> **WORK TO COMPLETE**
**a.** Transcribe the energy-transition text word for word, starting with "Change is coming" and going on through "relationship to energy?".
**b.** Go on with the energy-transition text from where it stops.

> **READING TEXT**
________
Change is coming regardless of how we proceed. Doing nothing guarantees large-scale resource conflicts, climate refugee migrations from the global south to the global north, and mass starvation. Dealing with the problem in the future will be exceedingly more difficult, not to mention expensive, than making important changes immediately. The only question is what changes are necessary to address the scale of the problem facing humanity? Do we pursue strategies that allow us to maintain our current standard of living, consuming comparable amounts of (zero-carbon) energy? Or do we accept fundamental changes to humanity’s relationship to energy?
 
In his new book, The Wizard and the Prophet: Two Remarkable Scientists and Their Conflicting Visions of the Future of Our Planet, Charles C. Mann uses the life, work, and ideologies of Norman Borlaug (the Wizard) and William Vogt (the Prophet) to offer two typologies of twentieth century environmental science and thought. Borlaug represents the school of thought that believed technology could solve all of humanity’s environmental problems, which Mann refers to as “techno-optimism.” Vogt, by contrast, represents a fundamentally different attitude that saw only a drastic reduction in consumption as the key to solving environmental problems, which Mann (borrowing from demographer Betsy Hartmann) refers to as “apocalyptic environmentalism.”[3]
 
In the industrialized countries of the world, the techno-optimist approach enjoys the greatest support. Amongst those who think “technology will save us,” decarbonizing the economy means replacing fossil fuel energy with “clean” energy (i.e. energy that does not emit GHGs). Hydropower has nearly reached it global potential, and simply cannot replace fossil fuel energy. Solar, wind, and to some extent geothermal, are rapidly growing technological options for replacing fossil fuel energy. And as this series reveals, some debate exists over whether nuclear can ever play a meaningful role in a twenty-first century energy transition.
________
> **RECORDS PROVIDED**
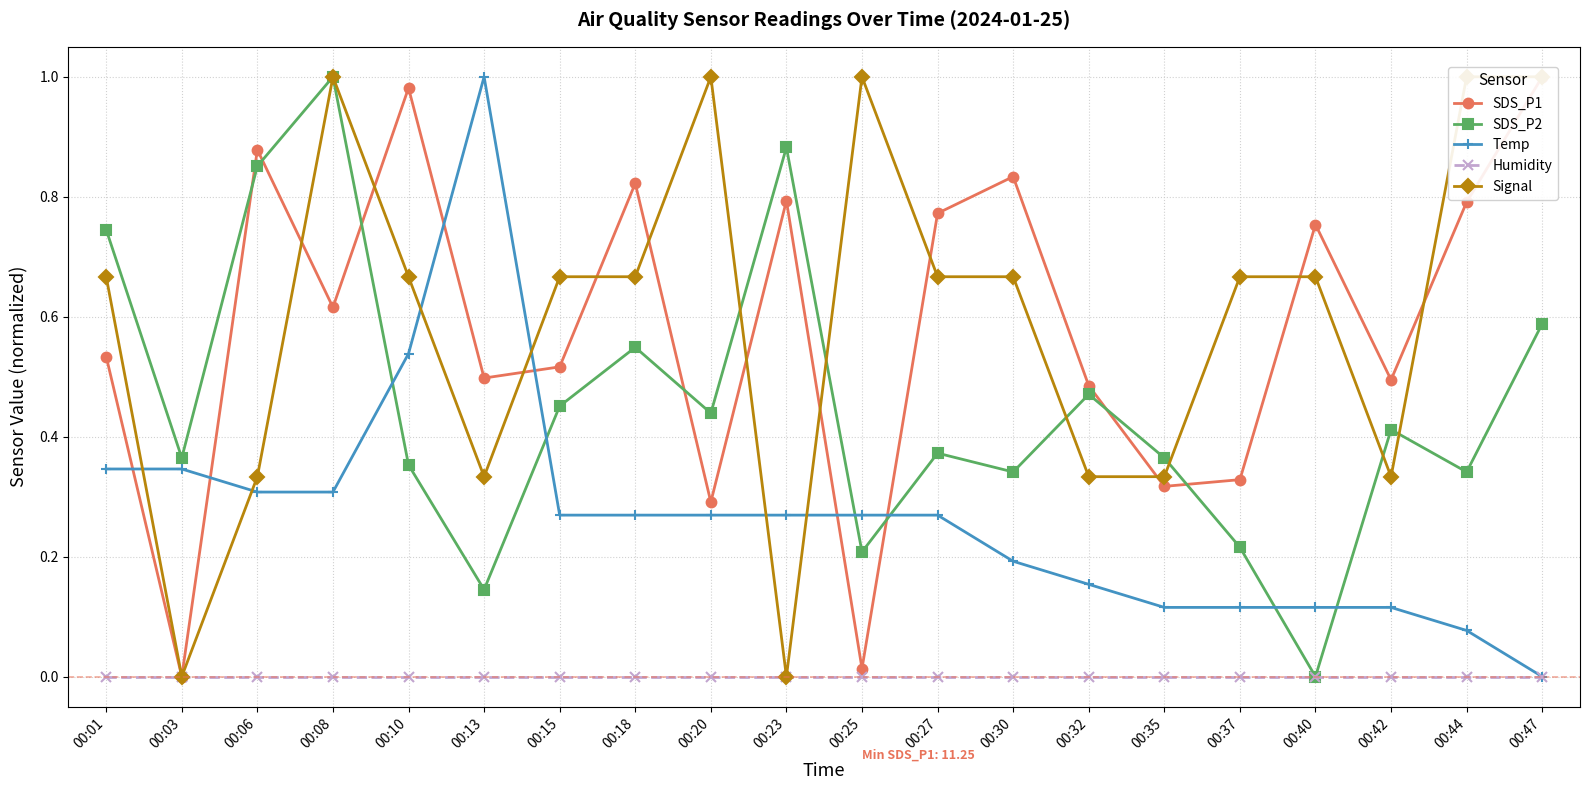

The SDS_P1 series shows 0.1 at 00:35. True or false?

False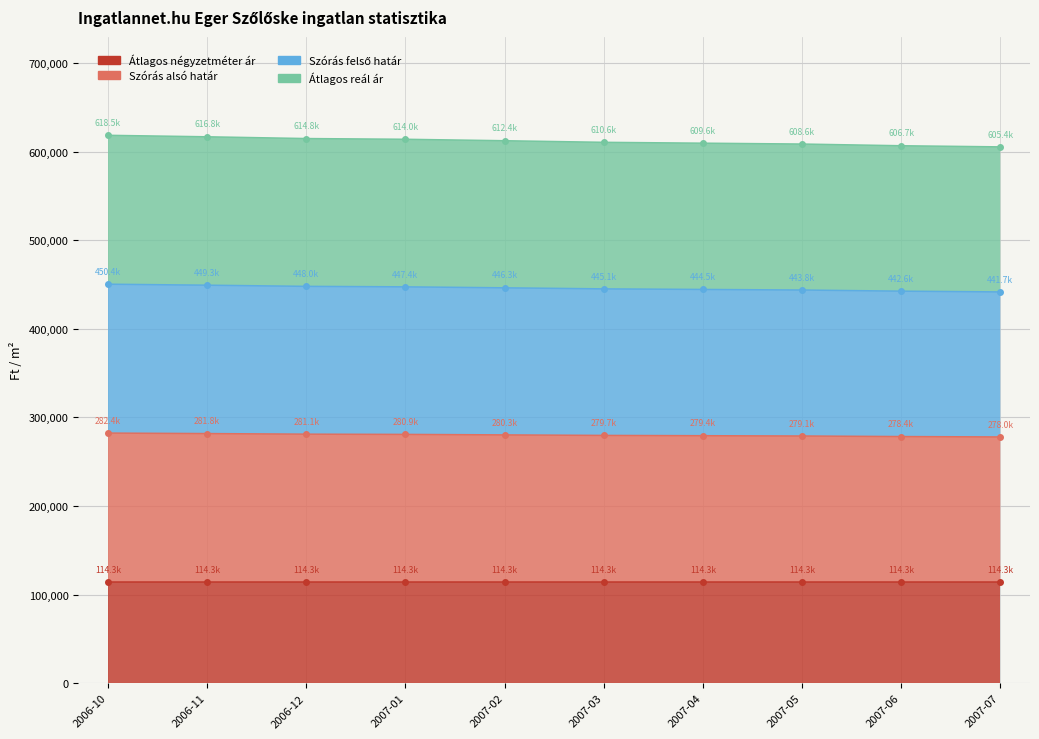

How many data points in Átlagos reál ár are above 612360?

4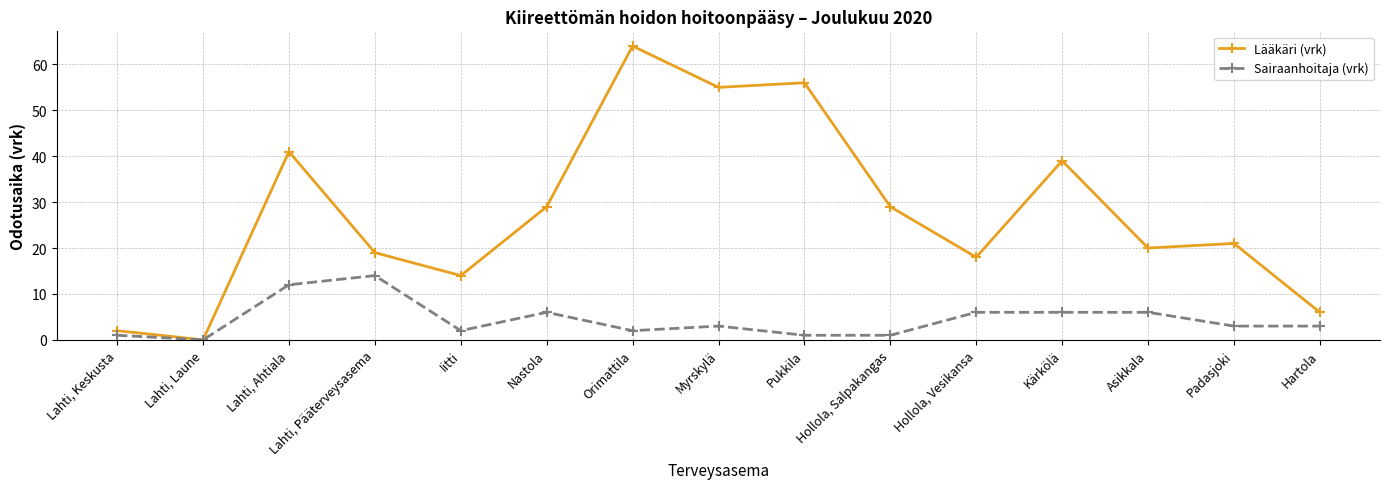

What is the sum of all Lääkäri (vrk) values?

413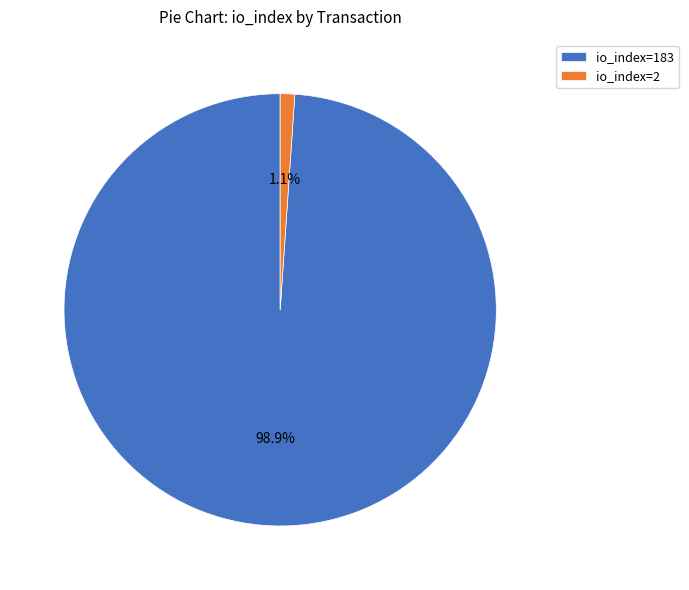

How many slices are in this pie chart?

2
________
> **RESPONSES FOR EACH TASK**
**a.**
Change is coming regardless of how we proceed. Doing nothing guarantees large-scale resource conflicts, climate refugee migrations from the global south to the global north, and mass starvation. Dealing with the problem in the future will be exceedingly more difficult, not to mention expensive, than making important changes immediately. The only question is what changes are necessary to address the scale of the problem facing humanity? Do we pursue strategies that allow us to maintain our current standard of living, consuming comparable amounts of (zero-carbon) energy? Or do we accept fundamental changes to humanity’s relationship to energy?

**b.**
 
The quest for new clean energy pathways aims to rid the developed world of the blame for causing climate change without the need to fundamentally change the way of life responsible for climate change. In short, those advocating for clean energy hope to cleanse their moral culpability as much as the planet’s atmosphere. This is the crux of the climate change crisis and the challenge of how to respond to it. It is not a technical problem. It is a moral and ethical problem – the biggest the world has ever faced.
 
The USGCRP’s Fourth National Climate Assessment warns that the risks from climate change “are often highest for those that are already vulnerable, including low-income communities, some communities of color, children, and the elderly.”[4] Similarly, the IPCC’s Global Warming of 1.5ºC report insists that “the worst impacts tend to fall on those least responsible for the problem, within states, between states, and between generations.”[5] Furthermore, the USGCRP points out, “Marginalized populations may also be affected disproportionately by actions to address the underlying causes and impacts of climate change, if they are not implemented under policies that consider existing inequalities.” Indeed, the IPCC reports, “the worst-affected states, groups and individuals are not always well-represented” in the process of developing climate change strategies. The climate crisis has always been about the vulnerabilities created by energy inequalities. Decarbonizing the industrialized and industrializing parts of the world has the potential to avoid making things any worse for the most marginalized segments of the global population, but it wouldn’t necessarily make anything better for them either. At the same time, decarbonization strategies imagine an energy future in which people, communities, and countries with a high standard of living are under no obligation to make any significant sacrifices to their large energy footprints.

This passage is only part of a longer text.